2nd_t!me iz_best said:


> rather get stuffed into their boxes.


Touché


----------



## angelpixie (Mar 2, 2012)

Almostrecovered said:


> hmmphh nobody ever started a AR is funny thread!!


 <cue crickets>


----------



## 2nd_t!me iz_best (Feb 28, 2011)

angelpixie said:


> <cue crickets>


Cricket Sound - YouTube


----------



## 2nd_t!me iz_best (Feb 28, 2011)

Almostrecovered said:


> hmmphh nobody ever started a AR is funny thread!!

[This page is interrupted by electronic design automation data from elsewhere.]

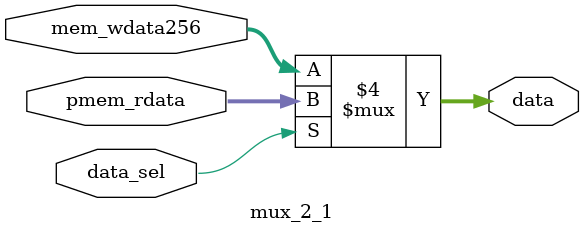
<source format=sv>
module mux_2_1(
    input logic data_sel,
    input logic [255:0] mem_wdata256,
    input logic [255:0] pmem_rdata,
    output logic [255:0] data
);

always_comb begin
    if(data_sel == 1)
        data = pmem_rdata;
    else    
        data = mem_wdata256;
end

endmodule : mux_2_1
</source>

surprised one of the women (used very loosely here)  havent used their famous line of
want something done right...
i guess i gotta do it myself.


----------



## Almostrecovered (Jul 14, 2011)

your need to rely on emoticons is a sign of weakness

now dont cross me again or I will turtle you


----------



## Almostrecovered (Jul 14, 2011)

you asked for it...


----------



## WadeWilson (Jul 4, 2010)

On the NEXT EPIC edition of TAM...
The showdown you all been waiting for...

The Frog VS The Turtle

Which one will show their Mean
Or their Green?

Stay Tuned


----------



## Silly Husband (Aug 30, 2010)

Too.... Many..... Turtles.... Must.... Look..... Away.....

I gotta agree w/JW. LFFA's posts do lift the spirits. ( and I feel like much less of a perv after reading her exchanges w/2nd time!!! )


----------



## angelpixie (Mar 2, 2012)

Y'know, when you look at AR's turtles for too long, then look away, it's really trippy...


----------



## 2nd_t!me iz_best (Feb 28, 2011)

Almostrecovered said:


> I will turtle you


LOL
this is the second time i have read you saying this.
it sounds...hmmm...like you have to use the restroom butt youre holding out a bit.


----------



## 2nd_t!me iz_best (Feb 28, 2011)

LadyFrogFlyAway said:


> Terrific. :rofl:
> 
> Nice to know we're the anecdotal anti-venom for perversion.


i 2nd that


----------



## LaxUF (Feb 13, 2012)

Almostrecovered said:


> slick move, compliment the competition to lull him into a false sense of security and then BLAM!! drop the hammer!
> 
> You will make a worthy foe, I look forward to humiliating you


----------



## LaxUF (Feb 13, 2012)

2nd_t!me iz_best said:


> LOL
> this is the second time i have read you saying this.
> it sounds...hmmm...like you have to use the restroom butt youre holding out a bit.


This made me totally snarff out loud.... :rofl:


----------